[PAGE EXTRACT]
>>>>>
By NOAH BECKER, Septtember, 2018
Noah Becker: Where were you born and raised?
Nadja Sayej: Two places! I was born in Mississauga, a city which is rivalling as the tasteless cultural wasteland, also known as a suburb of Toronto in (gasp) Canada. But as a child, I lived for years in Victoria, B.C,. and then moved back to the ‘Sauga for high school. So, I was raised bicoastally. The best part: Driving through the monotonous prairies.
Becker: The first time I heard about you was from watching your ArtStars* TV show on YouTube. You're a widely published writer for international magazines and newspapers like VICE, The Guardian and more. Along the way, you met a lot of famous people and now we have books about your adventures. What do you like about interviewing all these celebrities?
<<<<<
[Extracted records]
>>>>>
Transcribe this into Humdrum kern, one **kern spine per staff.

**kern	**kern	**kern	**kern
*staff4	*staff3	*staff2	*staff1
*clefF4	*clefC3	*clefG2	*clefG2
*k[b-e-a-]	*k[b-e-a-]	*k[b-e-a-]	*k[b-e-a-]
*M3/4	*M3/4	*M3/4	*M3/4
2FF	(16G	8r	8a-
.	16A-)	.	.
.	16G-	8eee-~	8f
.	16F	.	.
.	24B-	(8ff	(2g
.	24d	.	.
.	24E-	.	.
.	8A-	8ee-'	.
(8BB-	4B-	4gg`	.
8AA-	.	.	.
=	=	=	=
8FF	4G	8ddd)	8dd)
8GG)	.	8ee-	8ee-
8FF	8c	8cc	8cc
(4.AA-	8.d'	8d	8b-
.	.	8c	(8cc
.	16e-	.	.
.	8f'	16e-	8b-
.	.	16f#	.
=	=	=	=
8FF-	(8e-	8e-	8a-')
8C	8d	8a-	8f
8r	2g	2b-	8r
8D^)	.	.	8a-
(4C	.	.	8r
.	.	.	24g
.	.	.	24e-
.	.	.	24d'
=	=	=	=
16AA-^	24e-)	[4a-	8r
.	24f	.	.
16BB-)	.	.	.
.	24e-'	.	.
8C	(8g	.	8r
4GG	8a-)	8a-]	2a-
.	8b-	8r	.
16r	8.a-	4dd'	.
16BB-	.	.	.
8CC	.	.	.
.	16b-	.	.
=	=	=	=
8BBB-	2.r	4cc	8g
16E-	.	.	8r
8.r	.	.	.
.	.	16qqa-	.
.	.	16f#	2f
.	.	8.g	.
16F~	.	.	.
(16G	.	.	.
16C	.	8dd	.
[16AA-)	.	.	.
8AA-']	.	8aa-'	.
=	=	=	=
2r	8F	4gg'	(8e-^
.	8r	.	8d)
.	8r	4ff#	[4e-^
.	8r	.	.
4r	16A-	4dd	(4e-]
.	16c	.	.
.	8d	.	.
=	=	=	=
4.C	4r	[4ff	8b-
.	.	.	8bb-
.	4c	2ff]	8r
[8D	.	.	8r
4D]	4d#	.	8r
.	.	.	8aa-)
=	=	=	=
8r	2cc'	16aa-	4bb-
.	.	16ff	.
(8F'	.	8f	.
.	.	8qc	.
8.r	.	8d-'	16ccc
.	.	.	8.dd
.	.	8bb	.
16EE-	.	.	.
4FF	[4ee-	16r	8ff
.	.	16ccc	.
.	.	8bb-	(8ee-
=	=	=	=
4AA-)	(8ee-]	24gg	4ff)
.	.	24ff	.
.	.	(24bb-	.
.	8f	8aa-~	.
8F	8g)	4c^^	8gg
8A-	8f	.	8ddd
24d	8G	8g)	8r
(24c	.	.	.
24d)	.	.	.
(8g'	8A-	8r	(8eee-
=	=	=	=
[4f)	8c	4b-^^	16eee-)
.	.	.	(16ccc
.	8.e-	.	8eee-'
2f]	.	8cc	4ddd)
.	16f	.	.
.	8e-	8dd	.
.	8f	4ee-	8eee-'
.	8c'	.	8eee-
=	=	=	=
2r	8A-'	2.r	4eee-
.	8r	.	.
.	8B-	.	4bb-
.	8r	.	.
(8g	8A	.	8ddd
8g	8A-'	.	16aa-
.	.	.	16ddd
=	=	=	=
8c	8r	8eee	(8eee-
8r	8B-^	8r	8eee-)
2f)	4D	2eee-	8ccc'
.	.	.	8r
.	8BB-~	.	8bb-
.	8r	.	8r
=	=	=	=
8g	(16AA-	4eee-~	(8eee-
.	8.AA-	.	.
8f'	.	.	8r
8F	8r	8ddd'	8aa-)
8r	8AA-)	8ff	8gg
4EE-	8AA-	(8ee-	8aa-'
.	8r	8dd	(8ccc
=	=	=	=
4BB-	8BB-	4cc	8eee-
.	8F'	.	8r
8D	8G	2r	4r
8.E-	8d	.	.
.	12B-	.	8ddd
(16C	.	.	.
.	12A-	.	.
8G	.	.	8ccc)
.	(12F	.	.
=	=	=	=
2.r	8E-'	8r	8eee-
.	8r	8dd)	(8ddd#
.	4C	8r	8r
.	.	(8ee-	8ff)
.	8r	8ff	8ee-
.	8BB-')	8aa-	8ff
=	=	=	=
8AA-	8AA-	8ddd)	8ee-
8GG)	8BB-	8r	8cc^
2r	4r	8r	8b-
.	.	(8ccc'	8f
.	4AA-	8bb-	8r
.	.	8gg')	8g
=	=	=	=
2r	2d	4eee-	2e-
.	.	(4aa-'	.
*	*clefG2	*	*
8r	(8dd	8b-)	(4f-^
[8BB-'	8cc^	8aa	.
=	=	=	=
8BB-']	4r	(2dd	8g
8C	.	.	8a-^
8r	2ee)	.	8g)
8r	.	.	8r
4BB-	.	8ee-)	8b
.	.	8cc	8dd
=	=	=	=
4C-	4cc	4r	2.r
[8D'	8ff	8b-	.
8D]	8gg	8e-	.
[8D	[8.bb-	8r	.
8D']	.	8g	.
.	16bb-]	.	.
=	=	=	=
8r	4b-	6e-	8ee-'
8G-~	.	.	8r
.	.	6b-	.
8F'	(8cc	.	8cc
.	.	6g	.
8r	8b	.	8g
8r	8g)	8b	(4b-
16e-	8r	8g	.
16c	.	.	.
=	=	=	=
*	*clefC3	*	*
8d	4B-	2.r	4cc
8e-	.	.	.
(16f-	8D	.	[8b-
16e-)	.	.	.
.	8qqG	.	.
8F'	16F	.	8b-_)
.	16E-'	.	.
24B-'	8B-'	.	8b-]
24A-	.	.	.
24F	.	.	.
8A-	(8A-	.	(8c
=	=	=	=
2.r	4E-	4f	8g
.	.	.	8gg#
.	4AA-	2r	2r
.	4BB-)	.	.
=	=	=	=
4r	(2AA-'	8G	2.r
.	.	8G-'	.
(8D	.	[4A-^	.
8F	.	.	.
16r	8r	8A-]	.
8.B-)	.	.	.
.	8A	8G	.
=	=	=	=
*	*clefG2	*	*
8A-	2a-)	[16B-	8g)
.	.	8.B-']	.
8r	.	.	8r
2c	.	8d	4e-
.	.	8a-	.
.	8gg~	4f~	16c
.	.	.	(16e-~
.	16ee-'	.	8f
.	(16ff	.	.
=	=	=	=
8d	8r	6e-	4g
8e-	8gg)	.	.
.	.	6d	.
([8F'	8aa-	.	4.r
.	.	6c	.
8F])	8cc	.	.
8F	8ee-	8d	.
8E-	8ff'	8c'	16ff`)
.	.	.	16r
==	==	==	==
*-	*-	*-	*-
<<<<<
[JOBS]
**A.** In the Nadja Sayej interview, in which city was Sayej born?
**B.** Repeat everything in the Nadja Sayej interview from "Becker: The first" down to "all these celebrities?".
**C.** Proceed with the Nadja Sayej interview from the point where it stops.
The records are not needed here.

[TASK RESULTS]
**A.** Mississauga, a suburb of Toronto in Canada.

**B.**
Becker: The first time I heard about you was from watching your ArtStars* TV show on YouTube. You're a widely published writer for international magazines and newspapers like VICE, The Guardian and more. Along the way, you met a lot of famous people and now we have books about your adventures. What do you like about interviewing all these celebrities?

**C.**
Sayej: I love interviewing celebrities, it all started with my web-TV show ArtStars* because I was chasing around unknown people, then semi-famous people, then pretty famous people and then talking to stars like Salma Hayek and Lady Gaga. That was literally last month, and it’s taken me about 10 years to get to this point. What I love about interviewing celebrities is that they’re completely normal people, once you get beyond the stardust. Not only that, they’re so eager to talk to someone who isn’t freaked out about their fame, and to talk about their work in a thoughtful way that reveals new answers they never even thought about. While each interview is squarely focused on a new book, film or exhibit, I love the conversational aspect and follow-up questions that lead the interview in a totally different direction. You can’t do that with email interviews!
Becker: The articles you write have comedic moments. I know you do stand up comedy and you're also a rapper and singer songwriter. Am I missing something about you?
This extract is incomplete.